Impressive animation made for the Expo Architecture Competition in 2007. It would be interesting to know how each sequence was meshed together. Obviously a video editing software... but what were the techniques used is my question. Very nicely done.
November 2, 2009
October 11, 2009
This animation is beautiful, great choice of music too. I remember hearing this music for the first time when I watched a film called "The Island". Modeled in ArchiCAD 12 and animated in Artlantis! Two powerful programs that work well together many claim. Great job to the people at Crescendo.
August 17, 2009
This is a very fast past video, but does have a wide array of presentation techniques. I speculate that this could have been made to practice several techniques in one go. From sun shadows to animated people to "construction simulation" (the part that shows the beams which support the glass ceiling/skylight)... this short animation covers it. Like I said, it could have been a test to see what the particular program/s can do to achieve certain outputs. Interesting clip.
July 23, 2009
This is probably one the most extensive architectural animation I have seen to date in terms of length. It lasts for 10 minutes and presents to us the "Cidade da Musica", a good portion of the presentation is shot during the day and then followed a night animation which shows off the pleasant lighting effects. I love the part where the "Grande Sala" transforms into an opera! The animation then shows a bunch of amazing still renderings of some of the smaller areas of the structure along with actual site photos of the project being built. This building was given the full treatment. Great work to all the people who contributed to this.
July 14, 2009
This is one of those rare presentations that adapt actual movie making techniques. It is like one of those many phrases Dwight Atkinson says from time to time, in reference to creating architectural renderings... "One Must Think Like A Photographer". In this case, "one must think like a movie director". The camera paths, angles and speed fit perfectly with the music. The execution of fading in and out of each animation is pleasant and adds a dramatic effect. I have to give kudos to the one who created 'the steaming water pouring on the tub scene' - excellent! My final critique to the whole presentation - amazingly realistic, and inviting! Thanks to YouTube's architecturelaw for sharing.
July 9, 2009
Considering this is a whole cityscape, it rendered out pretty sweet. The frames on some instances were knitted together in a 'fast paced' manner and then it would slow down some which I found quite interesting. I like how the part starting at 1:12 was composited...a top view looking over some of the buildings with cloud effects that suggest wind... oh, correct me if I'm wrong, but for a minute there I thought I saw a blimp! Great touch! I also love how the overall video has a gloomy feel to it with rays of sun light casting through the spaces between the buildings.

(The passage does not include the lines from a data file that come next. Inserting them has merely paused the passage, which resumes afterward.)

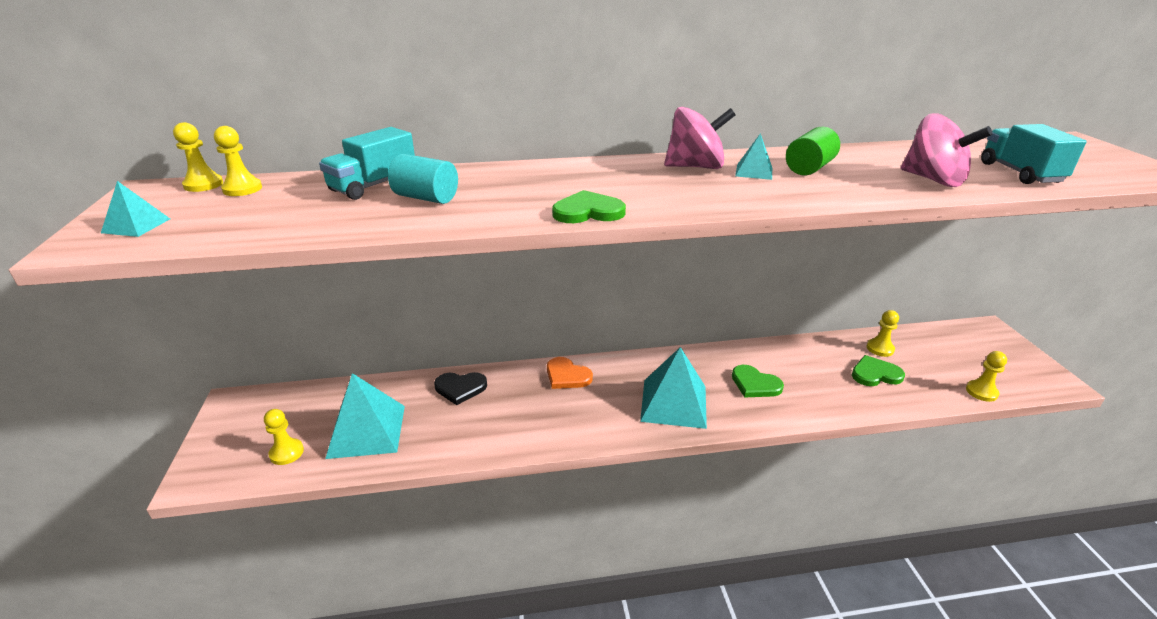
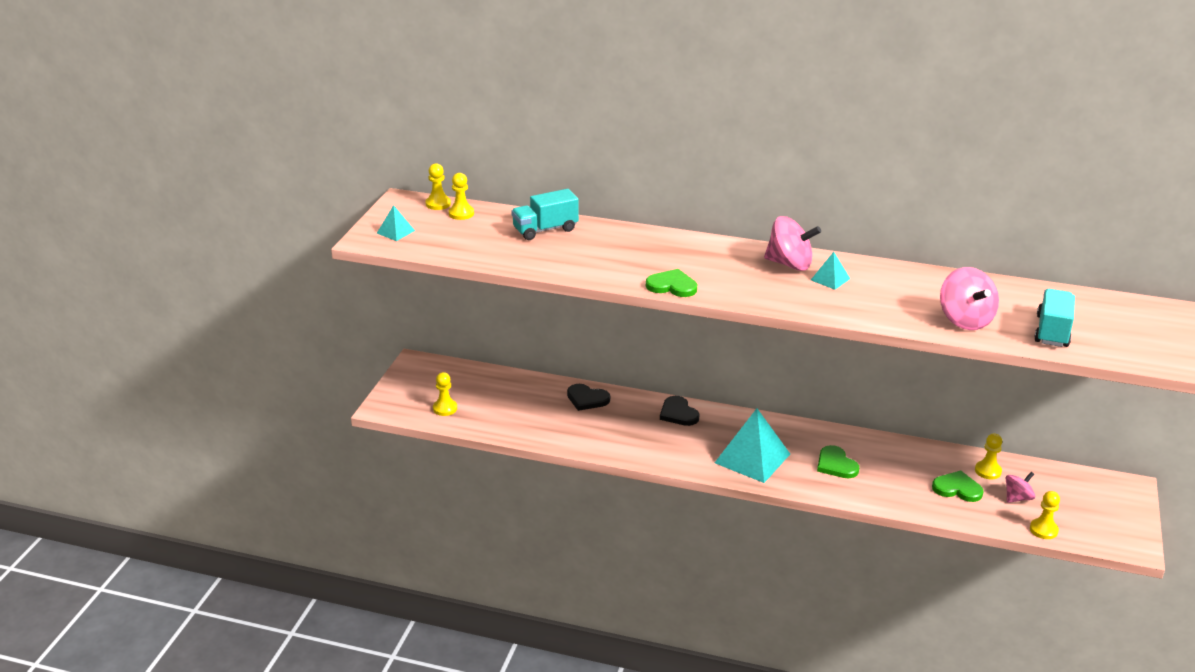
camera: 25 degrees right, 0 degrees up
turquoise pyramid [325,373,405,459] -> none
turquoise cylinder [388,154,458,204] -> none
orange heart [547,357,593,389] -> black heart [660,396,699,426]
green cylinder [786,127,840,175] -> none
none -> pink spinning top [1006,472,1035,503]

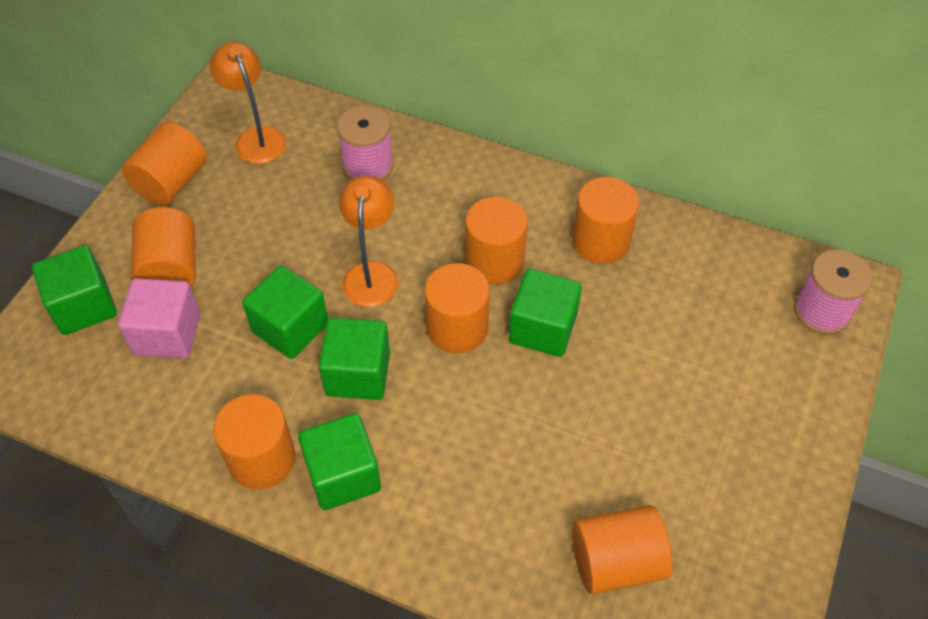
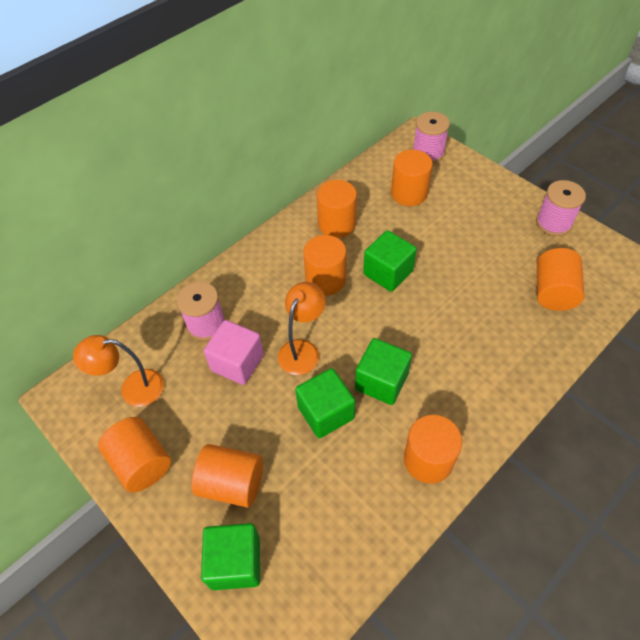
camera: 65 degrees left, 0 degrees up
pink cube [118,278,200,359] -> pink cube moved to [204,320,264,385]
green cube [298,413,381,510] -> none
orange lamp [339,175,399,307] -> orange lamp turned 90 degrees clockwise [278,282,326,375]
orange cylinder [424,263,490,353] -> orange cylinder moved to [391,150,433,206]
none -> pink spool [536,180,586,236]

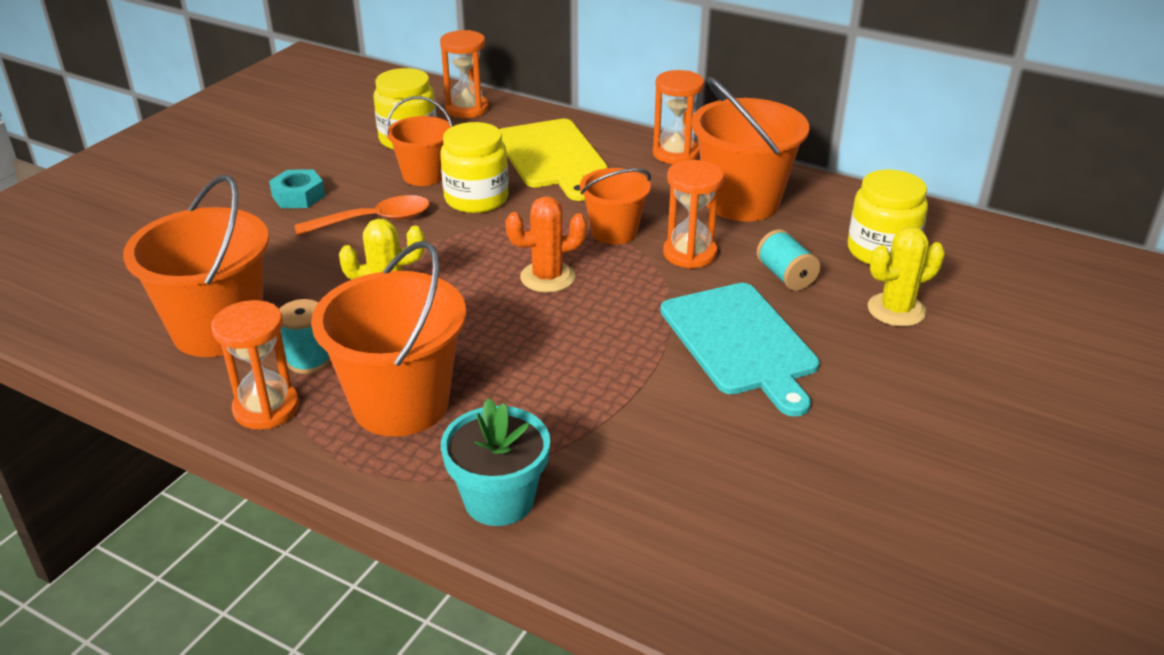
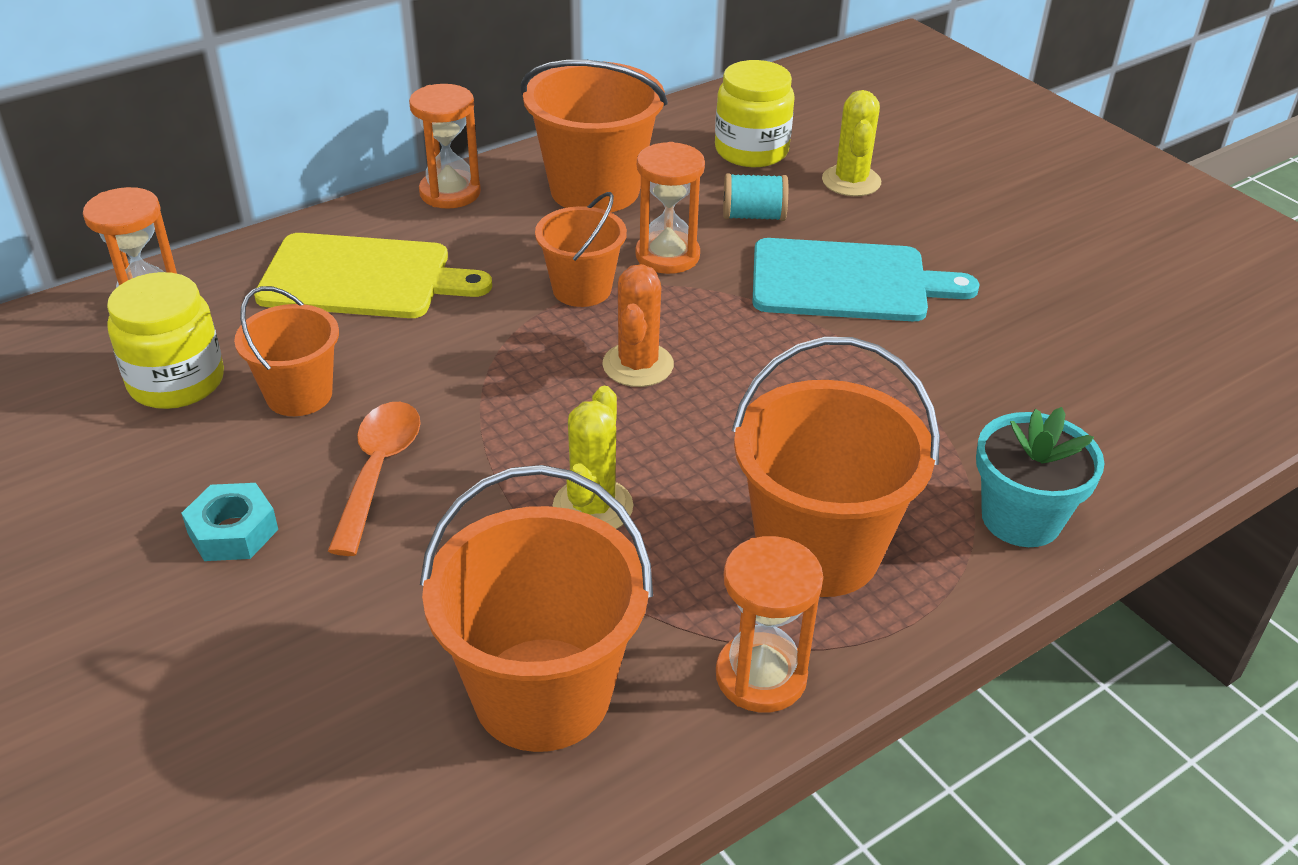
camera: 65 degrees left, 5 degrees up
turquoise spool [279,299,331,374] -> none
yellow jar [440,122,509,213] -> none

Fantastic.
June 25, 2009
This pleasant animation was made by Miguel Krippahl. A combination of ArchiCAD, Artlantis and Windows Movie Maker was used to model, animate and stitch the scenes together to provide the viewers a complete representation of the architect's design. Miguel Krippahl also made the animation on the previous post here at The 3-Dimensional Dream. The technique I like best in this video was the way specific zones/spaces within the structure was being presented together with the animation and animated seamlessly. Fabulous work!
June 13, 2009
This 3d presentation is completely monochrome! Very clean, simple yet beautifully presented. When carefully examined, you can tell that they had at least 3 different files for the model. One, very bare with just walls - two, with floors and ceilings - and three, with all the windows and openings in place. Then each file was obviously rendered using the same camera paths and patched together using a Windows Movie Maker. Software used to animate the model was Artlantis Studio 1.0 and the modeling software which was used was ArchiCAD! Great work to youtube's MKripp.
February 10, 2009
Fully modeled in ArchiCAD 12 and possibly fully animated in-house and assembled together using some sort of video editing software to seamlessly knit the scenes as one. This is just my speculation though at the moment. This video manages to get me hyped up about using AC 12 every time I see it. I like the "cross-section/slicing" effect (feel free to let me know what the technique is really called!).